KUTIPAN DOKUMEN:

Ruang publik yang dimaksud secara umum pada
sebuah kota, menurut Project for Public Spaces in New York
tahun 1984, adalah bentuk ruang yang digunakan manusia secara bersama-sama
berupa jalan, pedestrian, taman-taman, plaza, fasilitas transportasi umum
(halte) dan museum.
Pada umumnya ruang publik adalah ruang terbuka
yang mampu menampung kebutuhan akan tempat-tempat pertemuan dan aktivitas
bersama di udara terbuka. Ruang ini memungkinkan terjadinya pertemuan antar
manusia untuk saling berinteraksi. Karena pada ruang ini seringkali timbul
berbagai kegiatan bersama, maka ruang-ruang terbuka ini dikategorikan sebagai
ruang umum.
Sedangkan menurut Roger Scurton (1984) setiap
ruang publik memiliki makna sebagai berikut: sebuah lokasi yang didesain
seminimal apapun, memiliki akses yang besar terhadap lingkungan sekitar, tempat
bertemunya manusia/pengguna ruang publik dan perilaku masyarakat pengguna ruang
publik satu sama lain mengikuti norma-norma yang berlaku setempat.

TUGAS TERTULIS:
a: Sebutkan semua bentuk ruang publik kota yang disebut menurut Project for Public Spaces in New York dalam teks tentang ruang publik.
b: Ubah teks tentang ruang publik mulai dari "Sedangkan menurut Roger" terus sampai "yang berlaku setempat.", dengan mengganti "lokasi" menjadi "area".
c: Jawab pertanyaan berikut berdasarkan teks tentang ruang publik.
(i) Pada tahun berapa Project for Public Spaces in New York memberikan pengertian ruang publik?
(ii) Mengapa ruang-ruang terbuka dikategorikan sebagai ruang umum?
(iii) Menurut Roger Scurton, perilaku masyarakat pengguna ruang publik satu sama lain mengikuti apa?

DATA MENTAH:
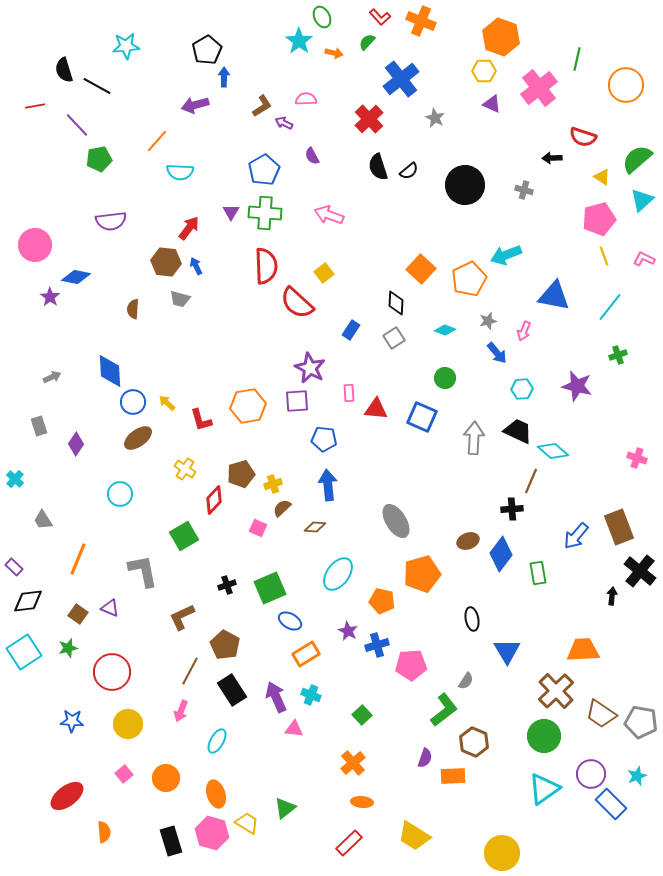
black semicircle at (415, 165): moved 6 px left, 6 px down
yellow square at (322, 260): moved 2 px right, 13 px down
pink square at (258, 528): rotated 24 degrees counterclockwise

JAWABAN:
a: jalan, pedestrian, taman-taman, plaza, fasilitas transportasi umum (halte), museum

b:
Sedangkan menurut Roger Scurton (1984) setiap
ruang publik memiliki makna sebagai berikut: sebuah area yang didesain
seminimal apapun, memiliki akses yang besar terhadap lingkungan sekitar, tempat
bertemunya manusia/pengguna ruang publik dan perilaku masyarakat pengguna ruang
publik satu sama lain mengikuti norma-norma yang berlaku setempat.

c:
(i) Tahun 1984.
(ii) Karena pada ruang ini seringkali timbul berbagai kegiatan bersama.
(iii) Norma-norma yang berlaku setempat.